Birmingham doesn’t attract the uber-wealthy, nor has a diversity of world-class sport, arts and culture. So unsurprisingly, only a few on the list have national recognition, none is a major figure: Liam Byrne, Digby Jones, Salma Yaqoob, Kumar Bhattycharyya, Julia King and, at a stretch (‘scuse the pun), David Bintley.
Do we even begin to make the the fringe of things here? Or are we merely thrown an occasional remark accompanied by a disdainful shrug, perhaps about our accent, our roads, our hands-dirty manufacturer image?
In, say, fifty or a hundred years, will history have Birmingham on the same map as Beijing, Banglalore, Silicon Valley, London, New York?
Will we be among those changing the world, as we were in Matthew Boulton’s time?
This year Mercer listed Vienna, Zurich, Geneva, Vancouver and Auckland as top 5 in their quality of living rankings. Is there any chance we can begin to compete with the likes of them too?
It’s far-fetched.
We seem stuck in the infrastructures of our past, held too long in the automakers’ thrall. Perhaps we have too much baggage in our minds to imagine a different world.

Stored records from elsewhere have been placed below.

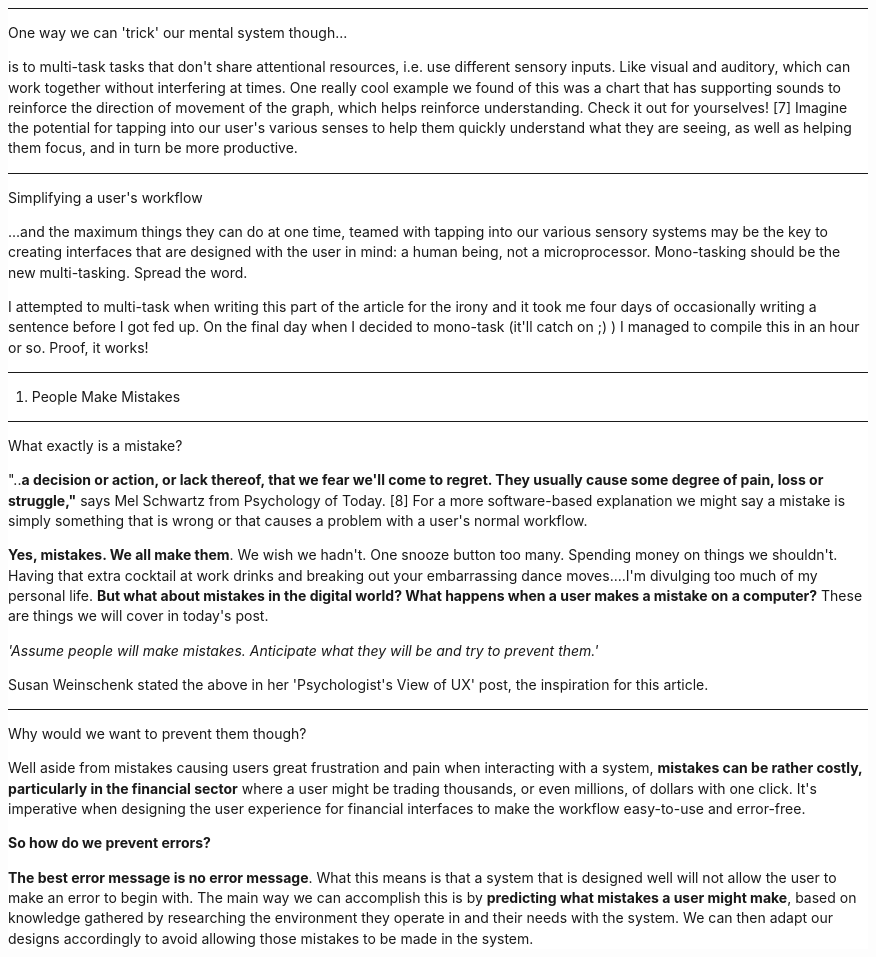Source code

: --------------------------------------------------------------------------------

One way we can 'trick' our mental system though...

is to multi-task tasks that don't share attentional resources, i.e. use different sensory inputs. Like visual and auditory, which can work together without interfering at times. One really cool example we found of this was a chart that has supporting sounds to reinforce the direction of movement of the graph, which helps reinforce understanding. Check it out for yourselves! [7] Imagine the potential for tapping into our user's various senses to help them quickly understand what they are seeing, as well as helping them focus, and in turn be more productive.

--------------------------------------------------------------------------------

Simplifying a user's workflow

...and the maximum things they can do at one time, teamed with tapping into our various sensory systems may be the key to creating interfaces that are designed with the user in mind: a human being, not a microprocessor. Mono-tasking should be the new multi-tasking. Spread the word.

I attempted to multi-task when writing this part of the article for the irony and it took me four days of occasionally writing a sentence before I got fed up. On the final day when I decided to mono-task (it'll catch on ;) ) I managed to compile this in an hour or so. Proof, it works!

--------------------------------------------------------------------------------

1. People Make Mistakes

--------------------------------------------------------------------------------

What exactly is a mistake?

"..**a decision or action, or lack thereof, that we fear we'll come to regret. They usually cause some degree of pain, loss or struggle,"** says Mel Schwartz from Psychology of Today. [8] For a more software-based explanation we might say a mistake is simply something that is wrong or that causes a problem with a user's normal workflow.

**Yes, mistakes. We all make them**. We wish we hadn't. One snooze button too many. Spending money on things we shouldn't. Having that extra cocktail at work drinks and breaking out your embarrassing dance moves....I'm divulging too much of my personal life. **But what about mistakes in the digital world? What happens when a user makes a mistake on a computer?** These are things we will cover in today's post.

_'Assume people will make mistakes. Anticipate what they will be and try to prevent them.'_

Susan Weinschenk stated the above in her 'Psychologist's View of UX' post, the inspiration for this article.

--------------------------------------------------------------------------------

Why would we want to prevent them though?

Well aside from mistakes causing users great frustration and pain when interacting with a system, **mistakes can be rather costly, particularly in the financial sector** where a user might be trading thousands, or even millions, of dollars with one click. It's imperative when designing the user experience for financial interfaces to make the workflow easy-to-use and error-free.

**So how do we prevent errors?**

**The best error message is no error message**. What this means is that a system that is designed well will not allow the user to make an error to begin with. The main way we can accomplish this is by **predicting what mistakes a user might make**, based on knowledge gathered by researching the environment they operate in and their needs with the system. We can then adapt our designs accordingly to avoid allowing those mistakes to be made in the system.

But. . . just suppose Birmingham a century hence is up there with the rest. Who will have made the difference?
Put your money on the world-class scientific researchers here. Make no bones about it, only rigorous scientific effort gives us a chance to meet the challenges of nine billion on this planet.
Scientists are the revolutionaries.
Only the oncologist Nick James and the chemical engineer Waldemar Bujalski are on this list, along with Julia King. But there are others working here.
We rarely acknowledge them. Indeed, many hurl jibes that they are impractical, they’re not actually doing anything, or mock their ‘ivory tower’. All too often, they scrape around for funding.
Be that as it may, there are outstanding scientists working here in Birmingham, both men and women, people who have already made the world a better place.